Изменить стиль страницы

Жарким солнцем залитой машет гривой золотой

Моё детство — Красный Конь.

Ответить Ириска не успела. Кокон раскрылся. На сухую землю переулка Мёртвых Песен ступил старичок, на калошах которого замысловато танцевали отблески далёких звёзд.

— Я за тобой, луч света в тёмном царстве. Сегодня ты на два часа раньше, — сказал Повелитель Мёртвых Песен. — Ну, здравствуй что ли, утомлённая солнцем.

— А чего не мышонок? — Ириска сразу пошла в атаку.

— С тех пор солнце опустилось ниже, — пояснил дедушка. — Кроме того, крысы выкинули тебя из своих рядов. Теперь между нами никто не стоит. А награду ты так и не заработала. Наделала синица славы, а моря не зажгла.

Ириска метнула затравленный взгляд между домами. Туман там сгустился ещё сильнее. Противные серые щупальца гладили придорожные кусты, и листья, почернев, десятками сыпались в замусоренный кювет.

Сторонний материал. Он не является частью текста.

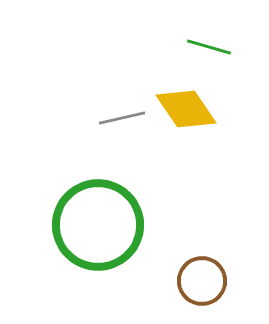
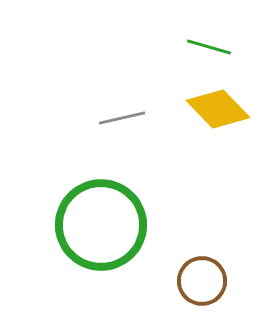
yellow diamond: moved 32 px right; rotated 10 degrees counterclockwise
green circle: moved 3 px right
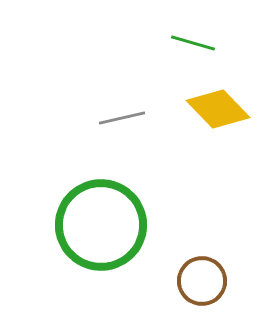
green line: moved 16 px left, 4 px up
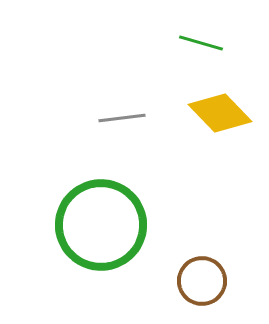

— Размышляешь, нельзя ли для прогулок подальше выбрать закоулок? — улыбнулся старик. — Не выйдет. Пройти вперёд можно только через мой труп. А это трудновато. Я уж и сам не помню, куда его закопал.

— А я знаю, — выпалила девочка. — Вы и есть — Тоскующий По Эпохам.

— В догадливости тебе не откажешь, — старик обиженно поджал губы, будто невероятно обиделся, что его раскусили.

Ириска сверлила старика злобным взором. Давай, дедушка, покажи зубки.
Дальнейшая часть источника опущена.